Using mixed methods to evaluate the use of a caregiver strain measure to assess outcomes of a caregiver support program for caregivers of older adults
Citation Ayalon, L., et al. (2007). Using mixed methods to evaluate the use of a caregiver strain measure to assess outcomes of a caregiver support program for caregivers of older adults. International Journal of Geriatric Psychiatry, 22, 160-165.
Design Quantitative and Qualitative
Purpose The purpose of the study was to analyze the effectiveness of a brief assessment tool that is used to monitor strain, over time, among family caregivers of ailing relatives.
Participants Participants of the study (n=67) were enrolled in the Senior Care program in Chicago. Participants were receiving counseling or attending support groups at the agency. The majority of care providers identified as being a daughter or daughter-in-law of an impaired care recipient. The average age of the caregiver was 56 while the average mean for the care recipient was 82.

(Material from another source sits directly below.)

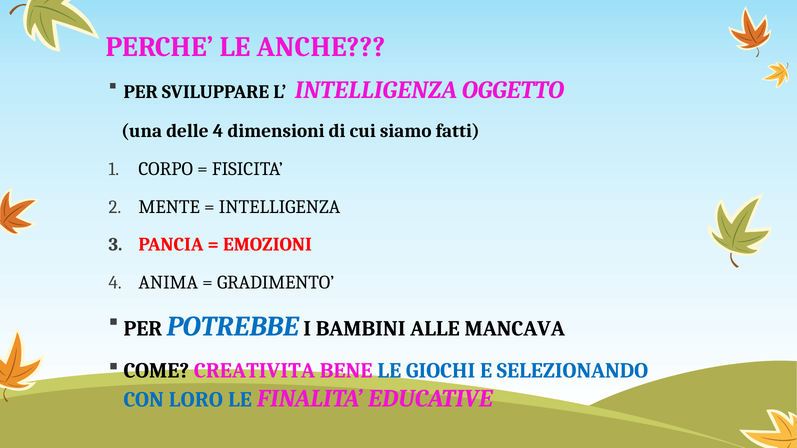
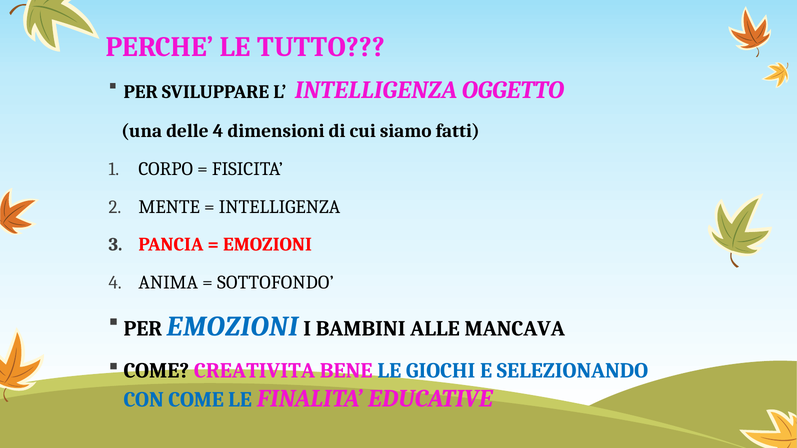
ANCHE: ANCHE -> TUTTO
GRADIMENTO: GRADIMENTO -> SOTTOFONDO
PER POTREBBE: POTREBBE -> EMOZIONI
CON LORO: LORO -> COME
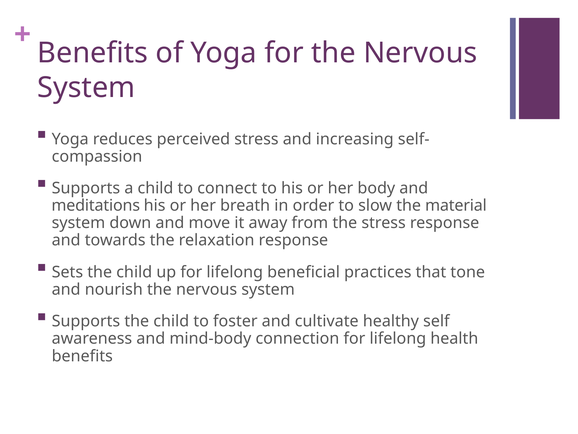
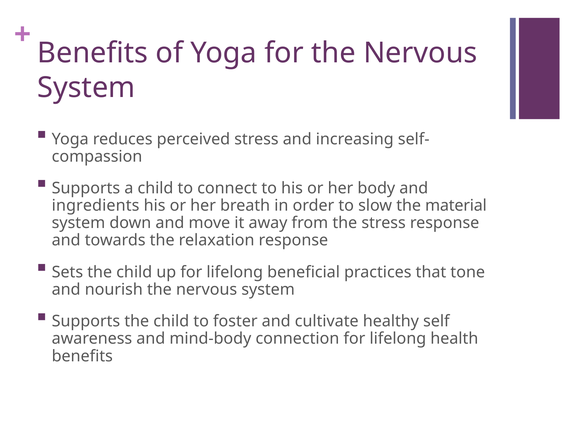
meditations: meditations -> ingredients
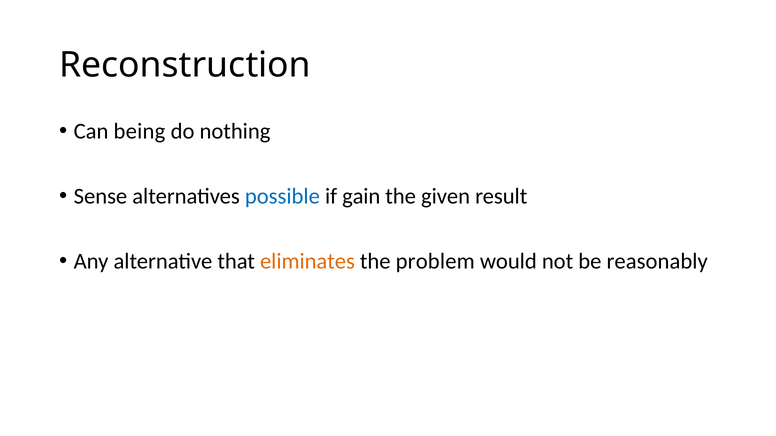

Outcome / Dependent Variables The Caregiver Risk Screen (CRS), a brief 12-item measurement, was utilized to determine caregiver strain. Besides the utilization of CRS, the following data was also measured: participant's socio-demographics, care recipient's data (age, gender, ethnicity, cognitive impairment, and ADL / IADLs), caregivers' responses to semi-structured individual interviews and process notes obtained by an observer who attended caregiving support groups.
Procedure CRS responses by the participants were collected during an initial in-person intake interview while follow up responses were retrieved through telephone interviews during 6-months intervals.
Outcomes Fifty nine of the participants who completed at least two CRS measurements showed statistically significant decline in overall caregiver strain. Overall, 42% of the care providers reported a decrease in strain while 44% indicated no change in caregiver strain. However, fourteen percent of the study participants indicated an increase in strain. The study also found no differences in caregivers' response in regards to age, gender or ethnicity. The participants who reported a reduction in caregiver strain were caring for care recipients with less impairment but had indicated a high level of caregiver strain when entering the Senior Care program. Participants that reported an increase in caregiver strain were caring for elderly individuals who had the highest level of ADL's need.
Author Ayalon, L., Huyck, M. H., and Yoder, J.